Why Leaders Should Accept Responsibility for Their Failures

Why Leaders Should Accept Responsibility for Their Failures

Obviously, people in general don’t react to failures as they do successes. Researchers in a number of fields have shown that while people like taking credit for successes, they tend to blame others for failures. Just as obviously, the same is often true for individuals in positions of leadership: Leaders tend to self-congratulate when their organizations turn profits, and pass the buck when they bleed red ink.

Whether or not to take responsibility for a failure is a particularly tough call for business leaders. On the one hand, admitting that you made a mistake means losing credibility. On the other hand, blaming external factors won’t necessarily have the desired effects either.
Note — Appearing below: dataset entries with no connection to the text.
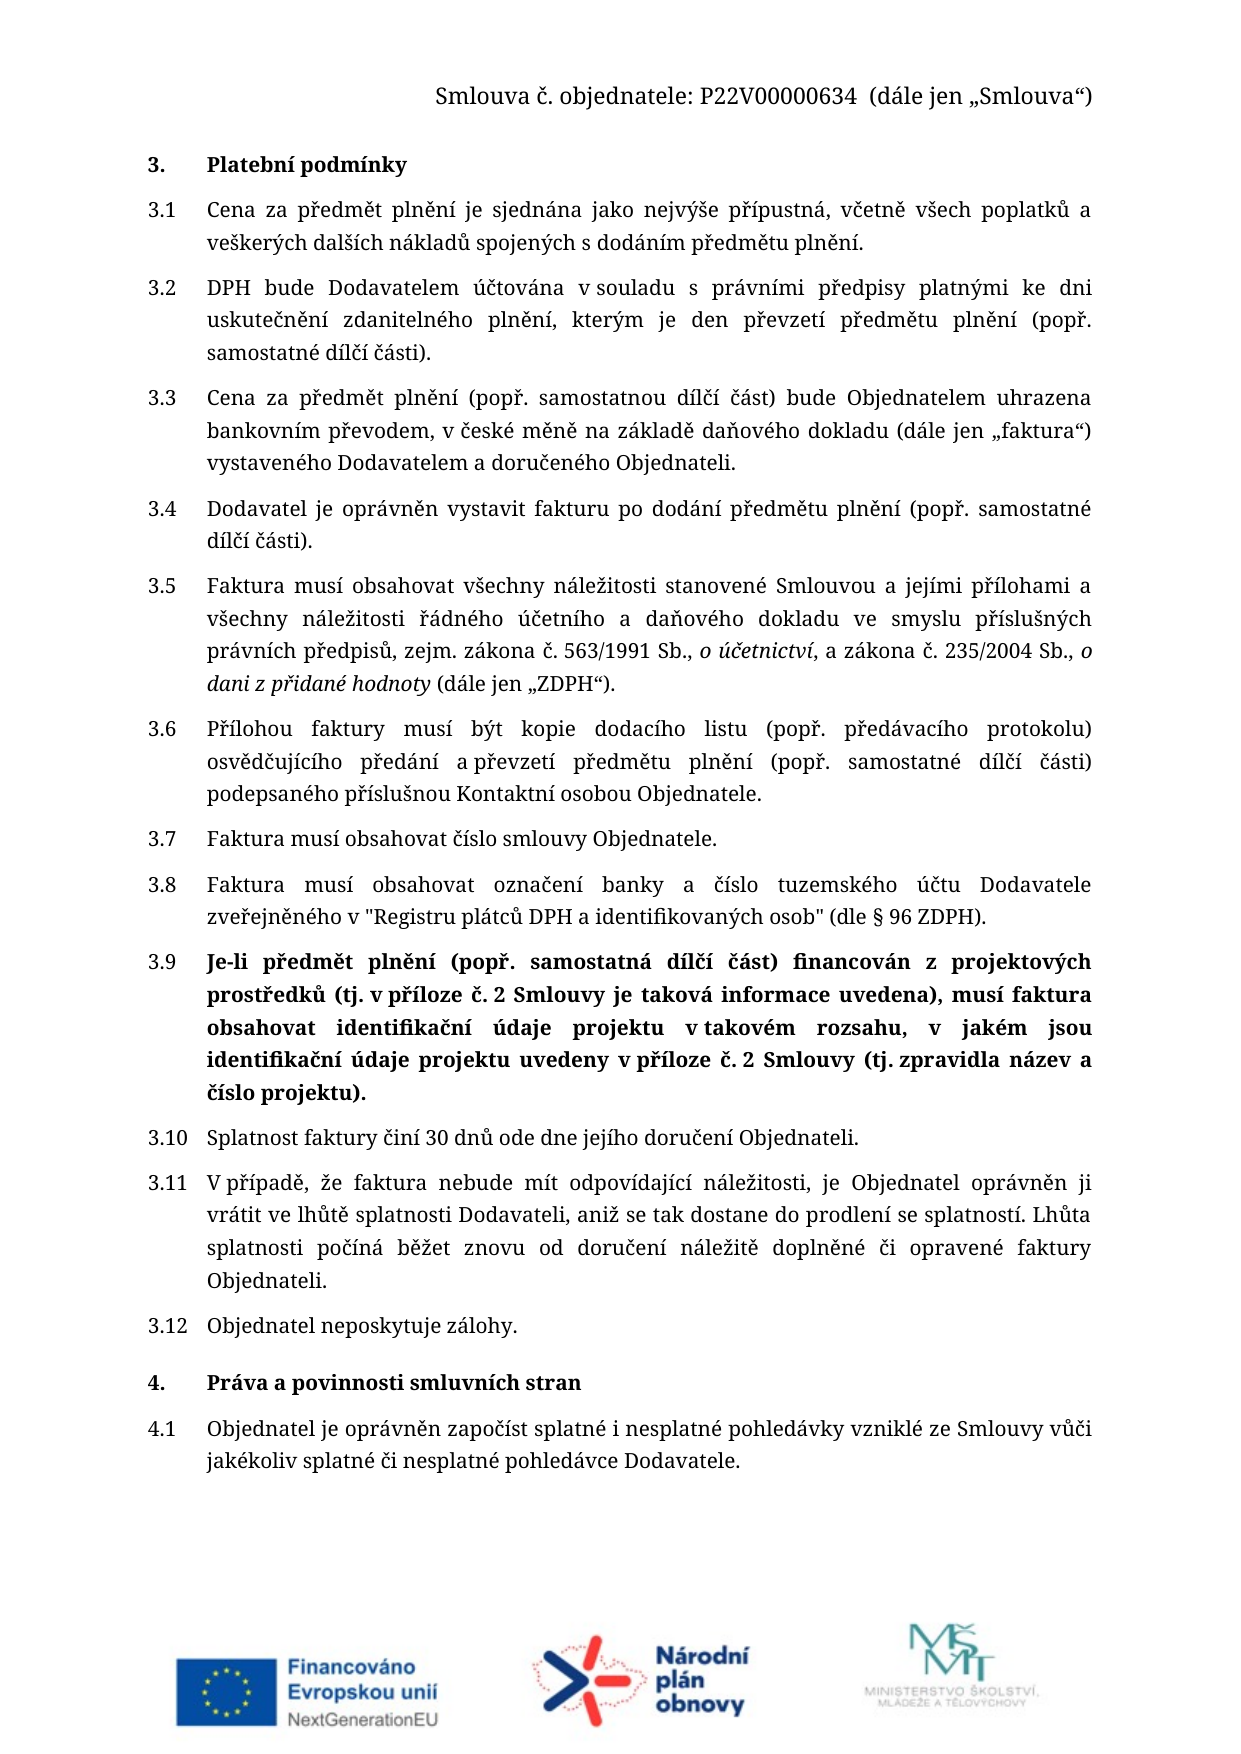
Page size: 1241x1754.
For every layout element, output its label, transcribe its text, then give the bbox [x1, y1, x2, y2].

list Faktura musí obsahovat číslo smlouvy Objednatele. [148, 824, 1093, 853]
picture [147, 1577, 1093, 1754]
list Faktura musí obsahovat všechny náležitosti stanovené Smlouvou a jejími přílohami a všechny náležitosti řádného účetního a daňového dokladu ve smyslu příslušných právních předpisů, zejm. zákona č. 563/1991 Sb., o účetnictví, a zákona č. 235/2004 Sb., o dani z přidané hodnoty (dále jen „ZDPH“). [148, 571, 1093, 698]
list Faktura musí obsahovat označení banky a číslo tuzemského účtu Dodavatele zveřejněného v "Registru plátců DPH a identifikovaných osob" (dle § 96 ZDPH). [148, 870, 1093, 931]
list Cena za předmět plnění (popř. samostatnou dílčí část) bude Objednatelem uhrazena bankovním převodem, v české měně na základě daňového dokladu (dále jen „faktura“) vystaveného Dodavatelem a doručeného Objednateli. [148, 383, 1093, 477]
list Objednatel je oprávněn započíst splatné i nesplatné pohledávky vzniklé ze Smlouvy vůči jakékoliv splatné či nesplatné pohledávce Dodavatele. [148, 1414, 1093, 1475]
list Platební podmínky [148, 150, 1093, 179]
list V případě, že faktura nebude mít odpovídající náležitosti, je Objednatel oprávněn ji vrátit ve lhůtě splatnosti Dodavateli, aniž se tak dostane do prodlení se splatností. Lhůta splatnosti počíná běžet znovu od doručení náležitě doplněné či opravené faktury Objednateli. [148, 1168, 1093, 1294]
list Práva a povinnosti smluvních stran [148, 1368, 1093, 1397]
list Dodavatel je oprávněn vystavit fakturu po dodání předmětu plnění (popř. samostatné dílčí části). [148, 494, 1093, 555]
list Splatnost faktury činí 30 dnů ode dne jejího doručení Objednateli. [148, 1123, 1093, 1151]
list Cena za předmět plnění je sjednána jako nejvýše přípustná, včetně všech poplatků a veškerých dalších nákladů spojených s dodáním předmětu plnění. [148, 195, 1093, 256]
list Je-li předmět plnění (popř. samostatná dílčí část) financován z projektových prostředků (tj. v příloze č. 2 Smlouvy je taková informace uvedena), musí faktura obsahovat identifikační údaje projektu v takovém rozsahu, v jakém jsou identifikační údaje projektu uvedeny v příloze č. 2 Smlouvy (tj. zpravidla název a číslo projektu). [148, 947, 1093, 1106]
list Objednatel neposkytuje zálohy. [148, 1311, 1093, 1339]
list DPH bude Dodavatelem účtována v souladu s právními předpisy platnými ke dni uskutečnění zdanitelného plnění, kterým je den převzetí předmětu plnění (popř. samostatné dílčí části). [148, 273, 1093, 367]
list Přílohou faktury musí být kopie dodacího listu (popř. předávacího protokolu) osvědčujícího předání a převzetí předmětu plnění (popř. samostatné dílčí části) podepsaného příslušnou Kontaktní osobou Objednatele. [148, 714, 1093, 808]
So what should leaders do?

To answer this question, researchers Fiona Lee, Christopher Peterson and Larissa Tiedens analyzed the annual financial reports of 14 companies over the course of 20 years. They looked specifically at each CEO’s “letter to stockholders” in order to ascertain whether he or she took responsibility, or blamed financial trouble on the economic environment, by identifying key phrases like “the dollar was particularly weak”, or “it was one of the worst winters on record”.

Surprisingly, their findings show that leaders should fight that primal urge to pass blame. Taking financial data into account, they clearly show that those companies whose leaders who took responsibility for bad performance were more resilient. Indeed, the share value of these companies improved by 19% on average, while the companies of those leaders who blamed external factors improved by only 14%.

How do we explain these results? It’s simple: leaders who take responsibility for their failures are sending an important signal to the market. They’re saying that they are aware of a situation and are doing everything in their power to remedy it. Meanwhile, those leaders who blame environment factors give the overall impression that they are not in control, that they are at the mercy of these external factors. When you look at it this way, it’s easy to understand why investors get cold feet and punish the companies that don’t take responsibility for bad performance.

Ultimately, it’s in a leader’s best interest to stop passing blame and take responsibility for financial difficulty, even when environmental factors come into play. When you pass blame, the markets aren’t buying it. And if the markets aren’t buying it, your other stakeholders – including employees and clients – probably aren’t either.